C’est la raison pour laquelle plusieurs auteurs se sont illustrés dans l’expression de la folie à travers l’écriture à cette époque. Certains étaient véritablement fous, d’autres provoquaient de manière volontaire par la prise de drogues un dérèglement de leurs sens, dans le but d’émettre une analyse de ce qu’ils ressentaient et de faire part de leurs impressions par écrit. Notamment deux auteurs s’illustrent dans ce domaine au XIXe s. Il s’agit de Gérard de Nerval et de Guy de Maupassant.

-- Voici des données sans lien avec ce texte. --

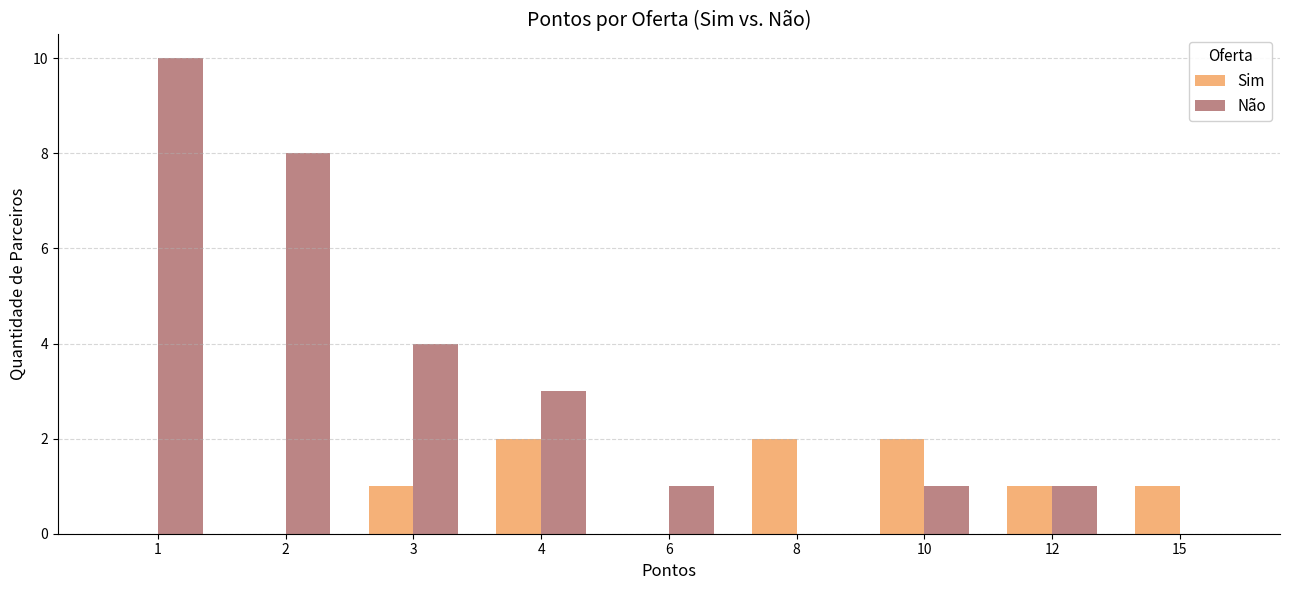

Count the number of categories in the chart.

9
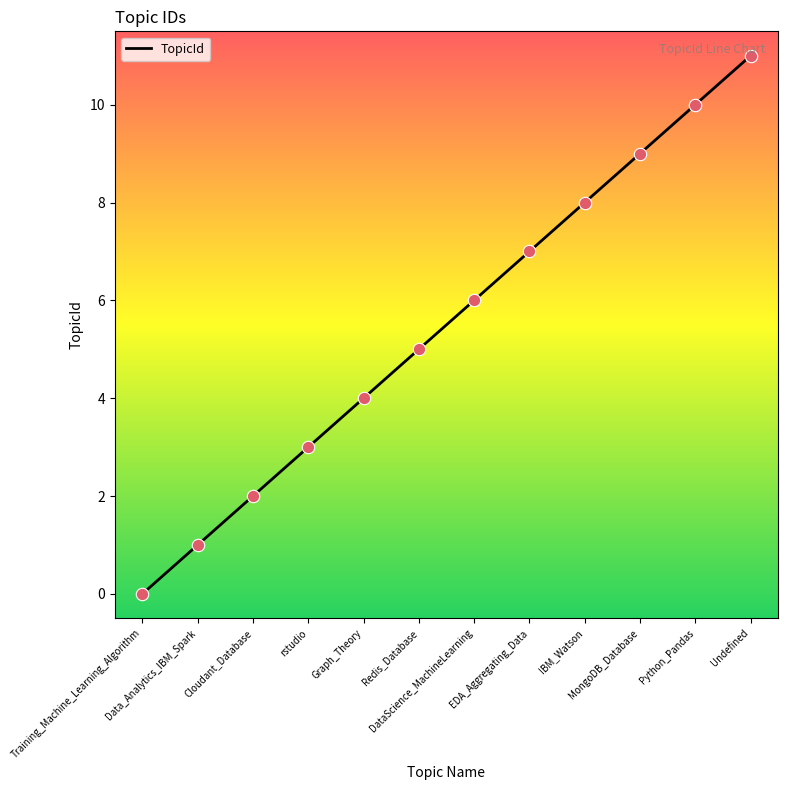

What is the ratio of the value at Redis_Database to the value at rstudio?

1.7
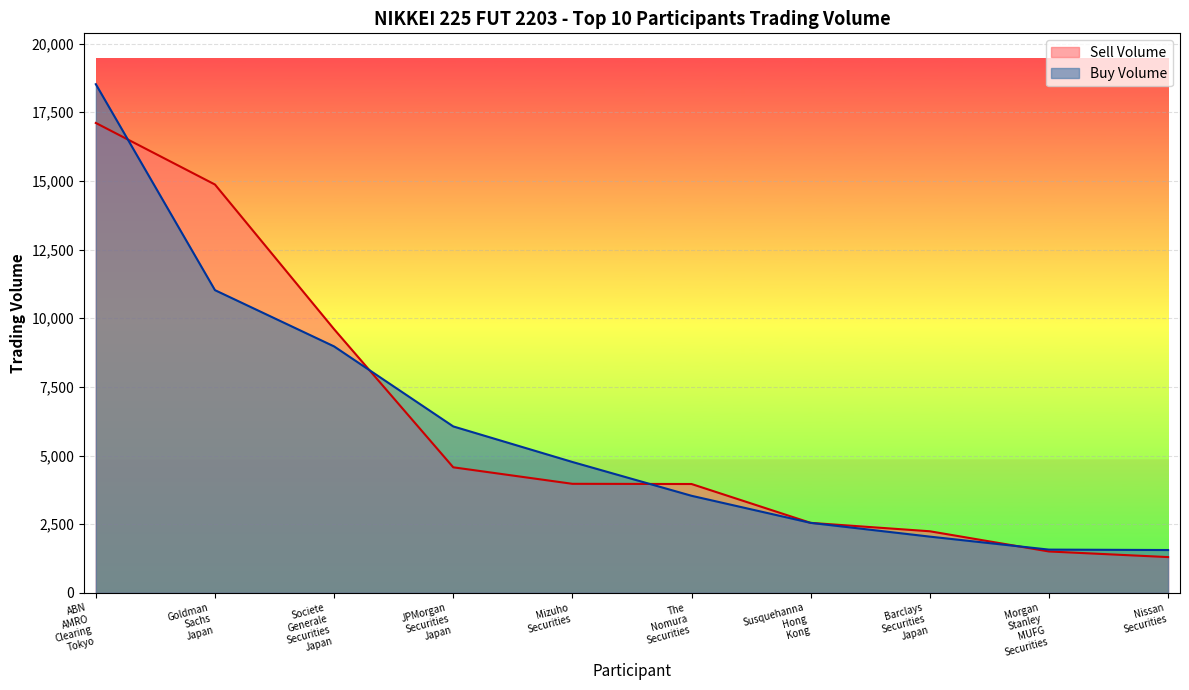

Between which two adjacent categories do Buy Volume and Sell Volume first intersect?

ABN
AMRO
Clearing
Tokyo and Goldman
Sachs
Japan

Gérard de Nerval était lui-même atteint de troubles mentaux. Son état lui aurait permis d’accéder à la source même de la poésie, d’atteindre une dimension nouvelle, un monde invisible qui se détache de la réalité. Cette notion apparaît largement dans son texte « Aurélia », dans lequel il exprime de manière symbolique par une quête orphique, la descente aux Enfers de l’âme, de la folie. Le narrateur est en effet en quête d’une femme perdue, Aurélia, causant le dérèglement de son esprit qui se dédouble. Après un long cheminement, le narrateur retrouvera une forme d’unification de son esprit, ce qui le conduit à un état de guérison sur laquelle s’achève le récit mais qui n’est que relative, puisque Nerval connaîtra d’autres crises de démence par la suite.

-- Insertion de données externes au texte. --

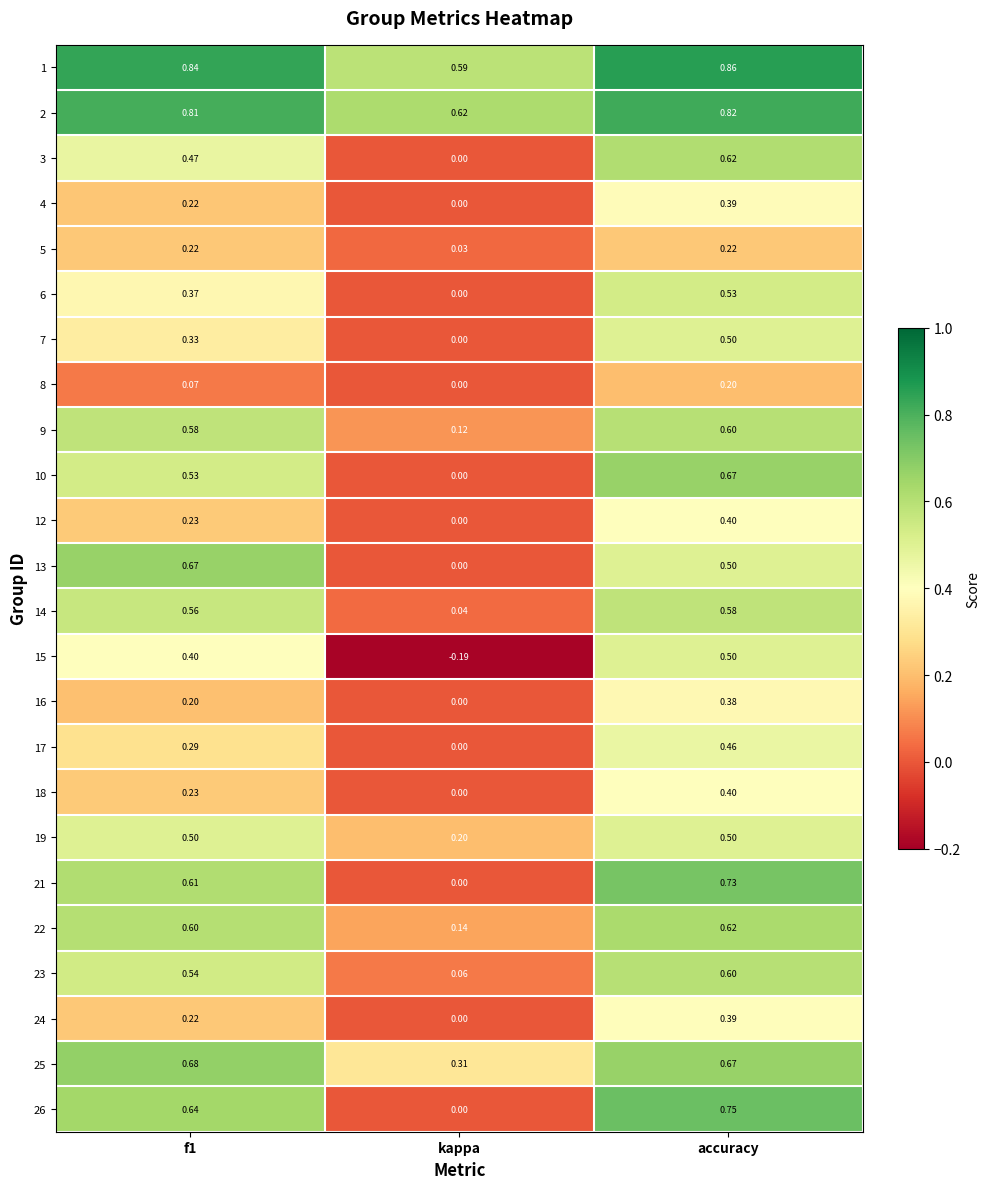

Which category has the highest value in the 1 series?

accuracy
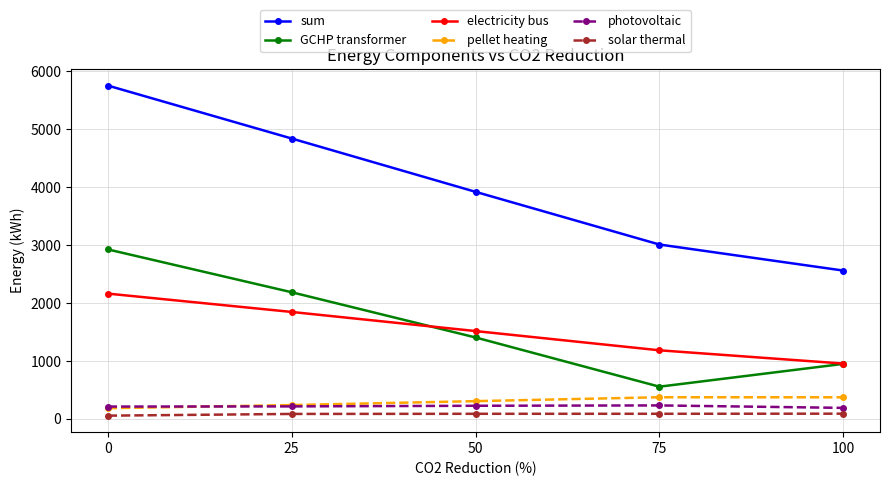

Which series has the largest total across all categories?

sum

Ce récit est particulièrement intéressant du fait qu’il présente habilement les aspects liés à l’écriture du texte « fou », au point de perdre le lecteur. L’hermétisme lié à une expérience non-partagée par ce dernier mais aussi l’abondance de discours qui s’emportent et le manque de repères spatio-temporels en sont représentatifs. Le manque d’indications dans l’alternance des passages dans lesquels le narrateur analyse de manière lucide son état, vit une crise de folie ou a conscience d’en vivre une rend également la lecture assez complexe. Cependant, l’intérêt principal repose justement sur ces expériences fascinantes que vit le narrateur, qui tente de les transmettre à travers de riches images, donnant finalement à la déraison un aspect séduisant regretté quelque peu une fois la guérison atteinte.
Le texte de Maupassant « Le Horla » exprime d’une manière un peu différente le sentiment de folie, bien que l’on retrouve, comme chez Nerval, un discours démantelé et pléthorique dans les moments qui relatent les crises. Le récit se présente sous la forme d’un journal intime dans lequel le narrateur fait part de ses angoisses. En effet, celui-ci ressent la présence d’un être invisible à ses côtés ayant un pouvoir grandissant sur lui et dont il cherche à se libérer. « Le Horla » offre deux niveaux de lectures possibles : un premier degré fantastique qui accepte la présence d’esprits ; un deuxième degré qui se rattache à l’idée que le narrateur est fou et est victime d’hallucinations qu’il tente d’expliquer de manière rationnelle sur la base de visions, d’expériences concrètes et d’une argumentation logique.
Ce type de texte présente une réflexion très enrichissante sur une réalité parfois peu considérée dans notre société et permet au lecteur de comprendre un peu mieux l’état de trouble dans lequel se trouve une personne atteinte de démence, ce qui constitue en soi une expérience fascinante.